Rent control’s heyday was in the ‘70s and ‘80s, apparently. Massachusetts did away with it in 1994 via a statewide vote, but it can still be found in many municipalities in New York, New Jersey and Maryland, as well as California, where tenants’ advocates are pushing to get more communities to sign on and have come up with an organizing toolkit. “Rent control moment gains momentum as housing prices soar,” read a recent news headline, but a closer look suggests that much of the impetus is in California. Most states, after all, have laws that prohibit rent control, although in Washington, there’s an effort to lift the ban for Seattle.
Any groundswell in favor of rent control would have to grow out of large numbers of renters, and renters are certainly on the increase nationally. A new Harvard report announces that “that 43 million families and individuals live in rental housing, an increase of nearly 9 million households since 2005 — the largest gain in any 10-year period on record.”
Renters are a distinct minority in Vermont, where the home-ownership rate is above average. In fact, renters outnumber homeowners in just two cities — Burlington and Winooski — so if rent control were plausible anywhere in Vermont, those would be the likely places. City voters would have to approve a charter change, which would require legislative approval. How unlikely is that?

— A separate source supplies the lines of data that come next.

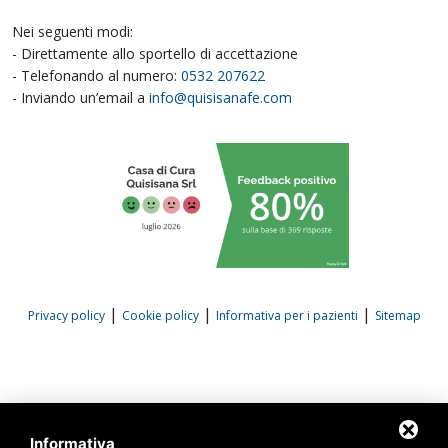
Nei seguenti modi:
- Direttamente allo sportello di accettazione
- Telefonando al numero:
0532 207622
- Inviando un’email a
info@quisisanafe.com
|
|
|
Privacy policy
Cookie policy
Informativa per i pazienti
Sitemap
Informativa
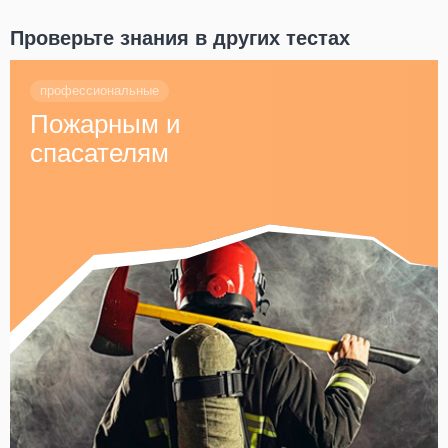
Проверьте знания в других тестах
профессиональные
Пожарным и
спасателям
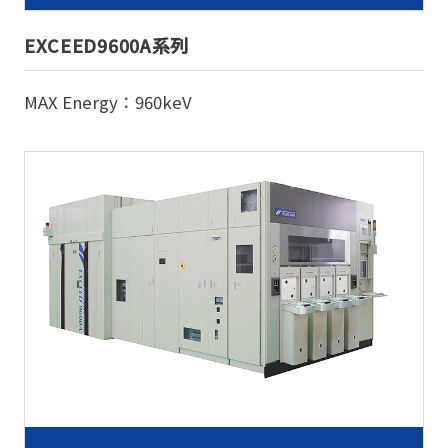
EXCEED9600A系列
MAX Energy：960keV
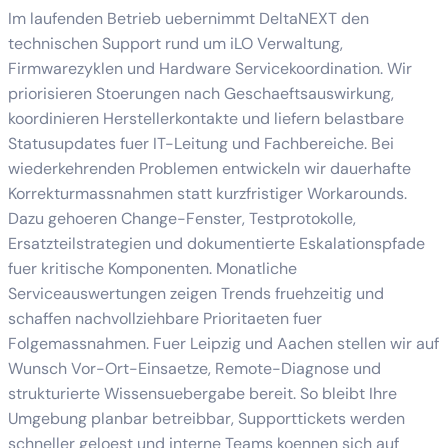
Im laufenden Betrieb uebernimmt DeltaNEXT den
technischen Support rund um iLO Verwaltung,
Firmwarezyklen und Hardware Servicekoordination. Wir
priorisieren Stoerungen nach Geschaeftsauswirkung,
koordinieren Herstellerkontakte und liefern belastbare
Statusupdates fuer IT-Leitung und Fachbereiche. Bei
wiederkehrenden Problemen entwickeln wir dauerhafte
Korrekturmassnahmen statt kurzfristiger Workarounds.
Dazu gehoeren Change-Fenster, Testprotokolle,
Ersatzteilstrategien und dokumentierte Eskalationspfade
fuer kritische Komponenten. Monatliche
Serviceauswertungen zeigen Trends fruehzeitig und
schaffen nachvollziehbare Prioritaeten fuer
Folgemassnahmen. Fuer Leipzig und Aachen stellen wir auf
Wunsch Vor-Ort-Einsaetze, Remote-Diagnose und
strukturierte Wissensuebergabe bereit. So bleibt Ihre
Umgebung planbar betreibbar, Supporttickets werden
schneller geloest und interne Teams koennen sich auf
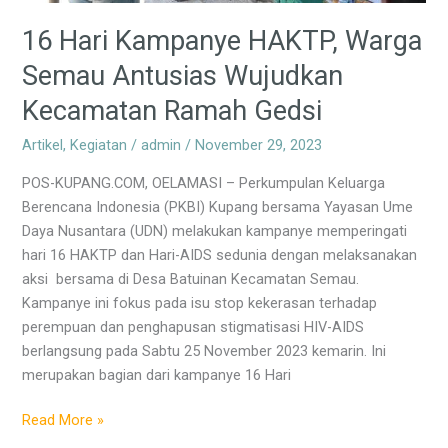
Ramah
Gedsi
16 Hari Kampanye HAKTP, Warga
Semau Antusias Wujudkan
Kecamatan Ramah Gedsi
Artikel
,
Kegiatan
/
admin
/
November 29, 2023
POS-KUPANG.COM, OELAMASI – Perkumpulan Keluarga
Berencana Indonesia (PKBI) Kupang bersama Yayasan Ume
Daya Nusantara (UDN) melakukan kampanye memperingati
hari 16 HAKTP dan Hari-AIDS sedunia dengan melaksanakan
aksi bersama di Desa Batuinan Kecamatan Semau.
Kampanye ini fokus pada isu stop kekerasan terhadap
perempuan dan penghapusan stigmatisasi HIV-AIDS
berlangsung pada Sabtu 25 November 2023 kemarin. Ini
merupakan bagian dari kampanye 16 Hari
Read More »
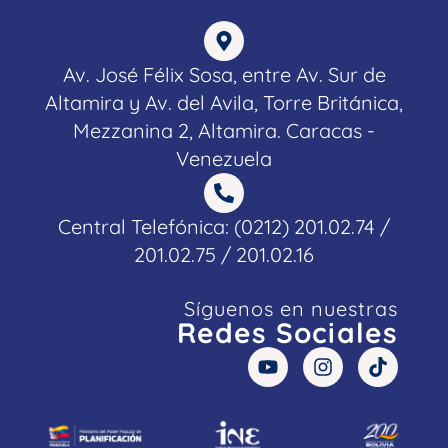
Av. José Félix Sosa, entre Av. Sur de
Altamira y Av. del Avila, Torre Británica,
Mezzanina 2, Altamira. Caracas -
Venezuela
Central Telefónica: (0212) 201.02.74 /
201.02.75 / 201.02.16
Síguenos en nuestras
Redes Sociales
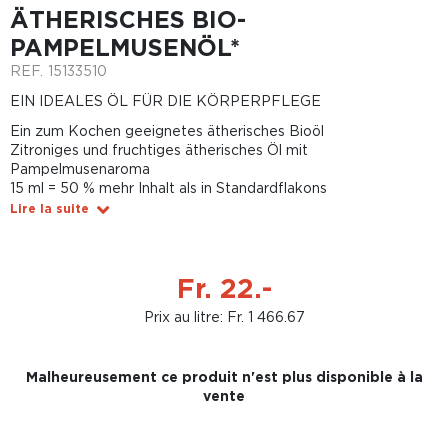
ÄTHERISCHES BIO-
PAMPELMUSENÖL*
REF.
15133510
EIN IDEALES ÖL FÜR DIE KÖRPERPFLEGE
Ein zum Kochen geeignetes ätherisches Bioöl
Zitroniges und fruchtiges ätherisches Öl mit
Pampelmusenaroma
15 ml = 50 % mehr Inhalt als in Standardflakons
Lire la suite
Fr. 22.-
Prix au litre: Fr. 1 466.67
Malheureusement ce produit n'est plus disponible à la
vente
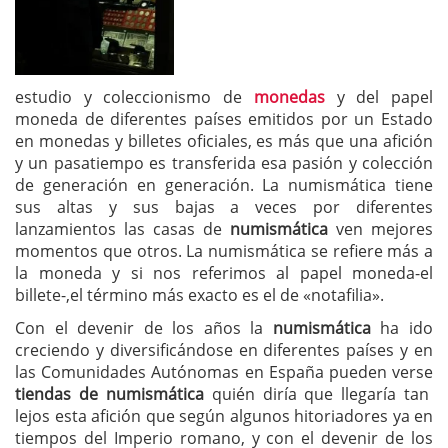
estudio y coleccionismo de
monedas
y del papel
moneda de diferentes países emitidos por un Estado
en monedas y billetes oficiales, es más que una afición
y un pasatiempo es transferida esa pasión y colección
de generación en generación. La numismática tiene
sus altas y sus bajas a veces por diferentes
lanzamientos las casas de
numismática
ven mejores
momentos que otros. La numismática se refiere más a
la moneda y si nos referimos al papel moneda-el
billete-,el término más exacto es el de «notafilia».
Con el devenir de los años la
numismática
ha ido
creciendo y diversificándose en diferentes países y en
las Comunidades Autónomas en España pueden verse
tiendas de numismática
quién diría que llegaría tan
lejos esta afición que según algunos hitoriadores ya en
tiempos del Imperio romano, y con el devenir de los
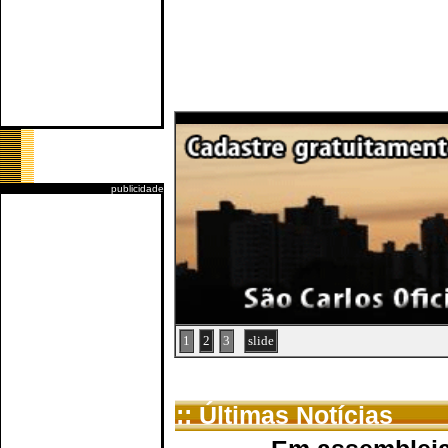
publicidade
1
2
3
slide
:: Últimas Notícias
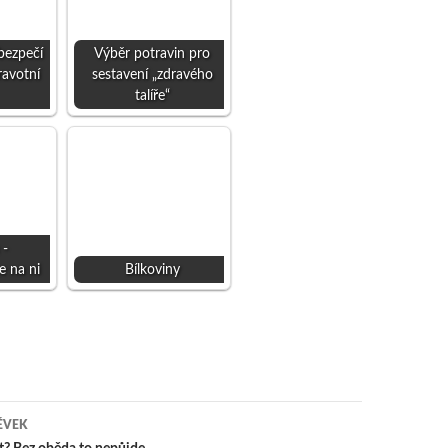
bezpečí
Výběr potravin pro
ravotní
sestavení „zdravého
talíře“
 -
e na ni
Bílkoviny
ĚVEK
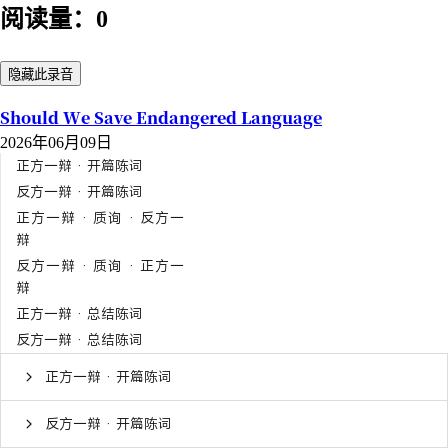
阅读量：0
隐藏此录音
Should We Save Endangered Language
2026年06月09日
正方一辩 · 开篇陈词
反方一辩 · 开篇陈词
正方一辩 · 质询 · 反方一
辩
反方一辩 · 质询 · 正方一
辩
正方一辩 · 总结陈词
反方一辩 · 总结陈词
正方一辩 · 开篇陈词
反方一辩 · 开篇陈词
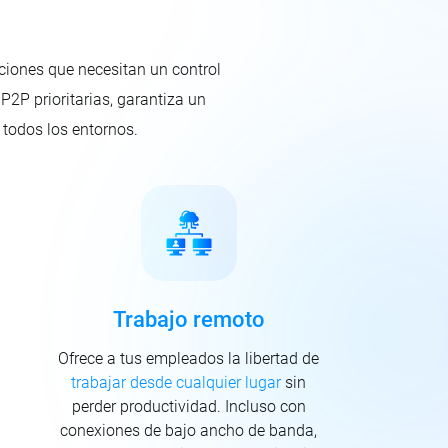
ciones que necesitan un control
P2P prioritarias, garantiza un
 todos los entornos.
Trabajo remoto
Ofrece a tus empleados la libertad de
trabajar desde cualquier lugar
sin
perder productividad. Incluso con
conexiones de bajo ancho de banda,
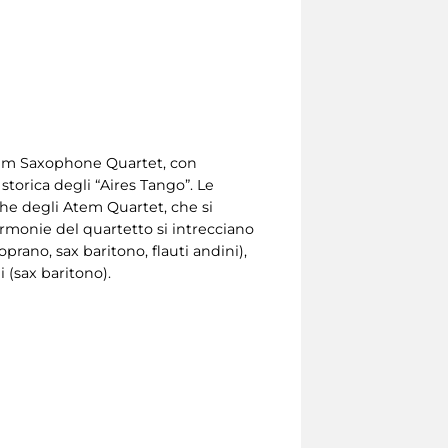
 Atem Saxophone Quartet, con
torica degli “Aires Tango”. Le
che degli Atem Quartet, che si
 armonie del quartetto si intrecciano
oprano, sax baritono, flauti andini),
 (sax baritono).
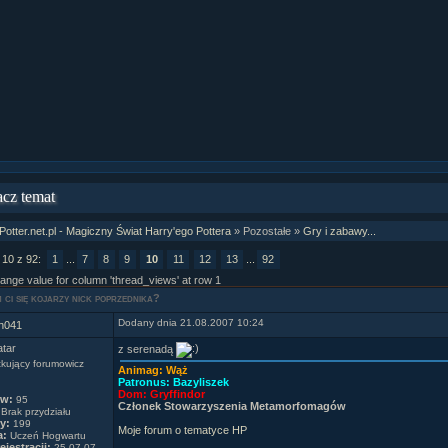
cz temat
Potter.net.pl - Magiczny Świat Harry'ego Pottera
» Pozostałe »
Gry i zabawy...
 10 z 92:
1
...
7
8
9
10
11
12
13
...
92
range value for column 'thread_views' at row 1
 ci się kojarzy nick poprzednika?
Dodany dnia 21.08.2007 10:24
n041
z serenadą
kujący forumowicz
Animag: Wąż
Patronus: Bazyliszek
Dom: Gryffindor
ów:
95
Członek Stowarzyszenia Metamorfomagów
Brak przydziału
y:
199
Moje forum o tematyce HP
a:
Uczeń Hogwartu
ejestracji:
25.07.07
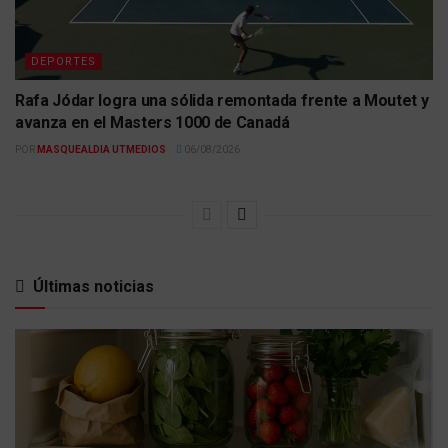
DEPORTES
Rafa Jódar logra una sólida remontada frente a Moutet y
avanza en el Masters 1000 de Canadá
POR
MASQUEALDIA UTMEDIOS
06/08/2026
Últimas noticias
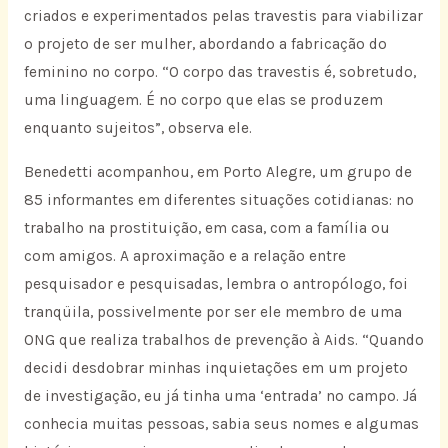
criados e experimentados pelas travestis para viabilizar
o projeto de ser mulher, abordando a fabricação do
feminino no corpo. “O corpo das travestis é, sobretudo,
uma linguagem. É no corpo que elas se produzem
enquanto sujeitos”, observa ele.
Benedetti acompanhou, em Porto Alegre, um grupo de
85 informantes em diferentes situações cotidianas: no
trabalho na prostituição, em casa, com a família ou
com amigos. A aproximação e a relação entre
pesquisador e pesquisadas, lembra o antropólogo, foi
tranqüila, possivelmente por ser ele membro de uma
ONG que realiza trabalhos de prevenção à Aids. “Quando
decidi desdobrar minhas inquietações em um projeto
de investigação, eu já tinha uma ‘entrada’ no campo. Já
conhecia muitas pessoas, sabia seus nomes e algumas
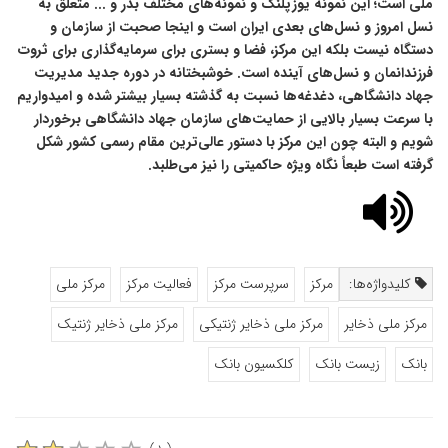
ملی است؛ این نمونه یوزپلنگ و نمونه‌های مختلف بذر و ... متعلق به
نسل امروز و نسل‌های بعدی ایران است و اینجا صحبت از سازمان و
دستگاه نیست بلکه این مرکز، فضا و بستری برای سرمایه‌گذاری برای ثروت
فرزندانمان و نسل‌های آینده است. خوشبختانه در دوره جدید مدیریت
جهاد دانشگاهی، دغدغه‌ها نسبت به گذشته بسیار بیشتر شده و امیدواریم
با سرعت بسیار بالایی از حمایت‌های سازمان جهاد دانشگاهی برخوردار
شویم و البته چون این مرکز با دستور عالی‌ترین مقام رسمی کشور شکل
گرفته است طبعاً نگاه ویژه حاکمیتی را نیز می‌طلبد.
کلیدواژه‌ها:
مرکز
سرپرست مرکز
فعالیت مرکز
مرکز ملی
مرکز ملی ذخایر
مرکز ملی ذخایر ژنتیکی
مرکز ملی ذخایر ژنتیک
بانک
زیست بانک
کلکسیون بانک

Burlington voters overwhelmingly rejected rent control in a special election in 1981, during Bernie Sanders’ first mayoral term. (Actually, they rejected the creation of a “fair housing commission,” which everyone agreed was a proxy for rent control.) They were influenced by a publicity campaign against the measure mounted by commercial interests. Sanders’ critics on the left complained he didn’t try very hard to see the idea through, and in fact he went on to promote affordable housing via a range of other policies.
Barring a major ground shift, rent control will remain one of those recurrent policy ideas with no traction in these parts. Like single-payer health care.